▸ AUFGABENSTELLUNG:
a – Wer begrüßte laut dem Textauszug die Pilger auf dem Werneuchener Marktplatz?
b – Führen Sie sämtliche Ortschaften auf, die im Textauszug genannt werden.

Es ist ein schöner Spätsommertag im September 2010. In der MOZ gab es einen Hinweis auf eine gemeinsame Wanderung auf dem Jakobsweg von Werneuchen nach Bernau, veranstaltet von der Bernauer Stadtinformation.
Darauf hat sich eine große Menge zum angegebenen Termin auf dem Werneuchener Marktplatz eingefunden. Ein Bus hat die Bernauer Teilnehmer hergebracht und wird nachmittags die Werneuchener Teilnehmer aus Bernau zurückbringen.
Frau Ulbricht von der Bernauer Stadtinfo begrüßte die Pilger und zeigte sich überrascht, wie viele gekommen waren.
Unter den Teilnehmern waren einige bekannte Gesichter, darunter auch Herr Jeran vom Verein „Barnimer Feldmark“, der an der Wegeführung und (teilweise noch ausstehenden) Beschilderung des Jakobsweges maßgeblich beteiligt ist.
Da beantragte Fördermittel noch ausstanden, musste sich der Verein mit der Ausschilderung des Weges zurückhalten.
Vom Marktplatz ging es über die Berliner Allee (B158) in die Köpenicker Straße. Schon an der Ampel zeigte sich, dass der Tross ziemlich gewaltig ist und auseinandergezogen eine lange Schlange bildet. Das ist wirklich nicht jedermanns Sache ...
Der Jakobsweg verläuft lt. Karte auf der Köpenicker Straße zum Gewerbegebiet im Süden der Stadt und biegt dort in die Ahornstraße, auf der er vorbei an den wenigen Gewerbe­betrieben und dann im Zick-Zack zur B158 führt.
Der Weg trifft so ziemlich auf der Hälfte zwischen Seefeld und Werneuchen auf die B158 und geht dann weiter über die Bahnlinie und nach Osten schwenkend direkt nach Löhme.

▸ EXTRAHIERTE ZEILEN:
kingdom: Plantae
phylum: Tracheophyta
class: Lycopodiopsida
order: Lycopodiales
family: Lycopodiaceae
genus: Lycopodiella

==

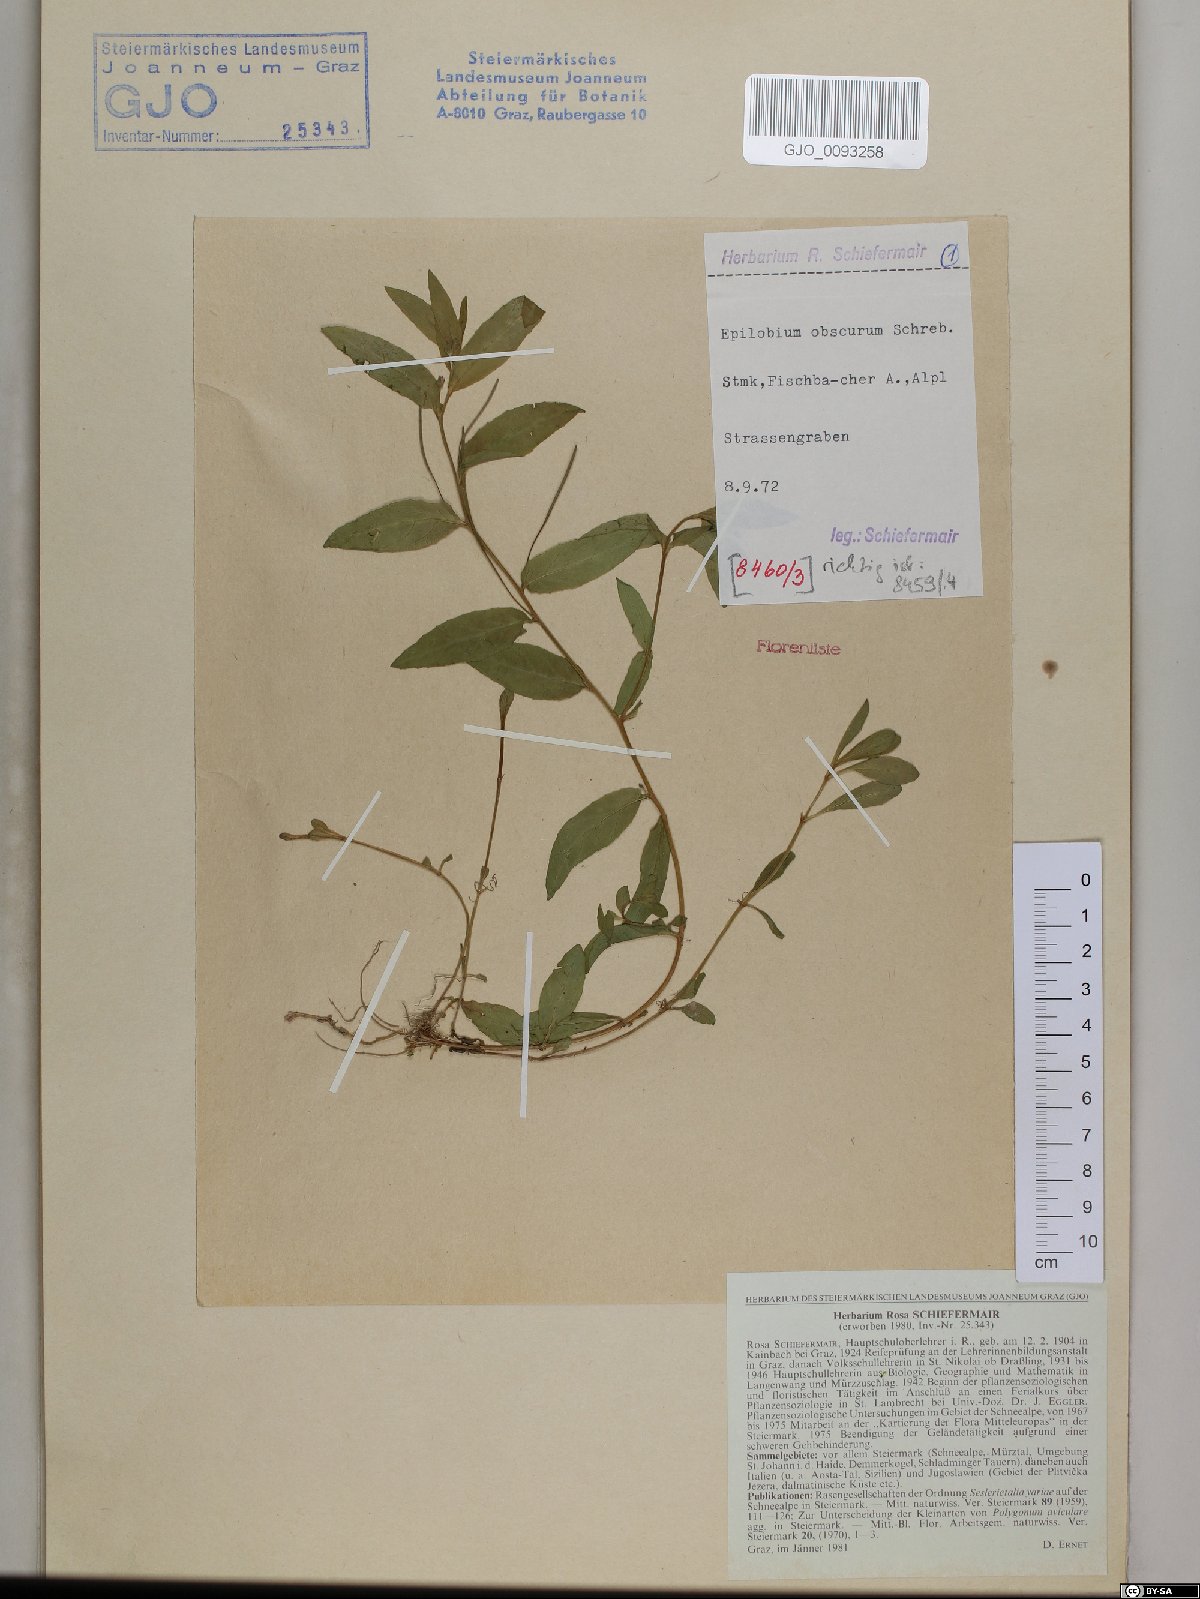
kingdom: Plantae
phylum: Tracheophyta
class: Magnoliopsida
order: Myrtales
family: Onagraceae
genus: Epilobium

▸ ERGEBNISSE JE AUFGABE:
a – Frau Ulbricht von der Bernauer Stadtinfo begrüßte die Pilger.

b – Werneuchen, Bernau, Seefeld, Löhme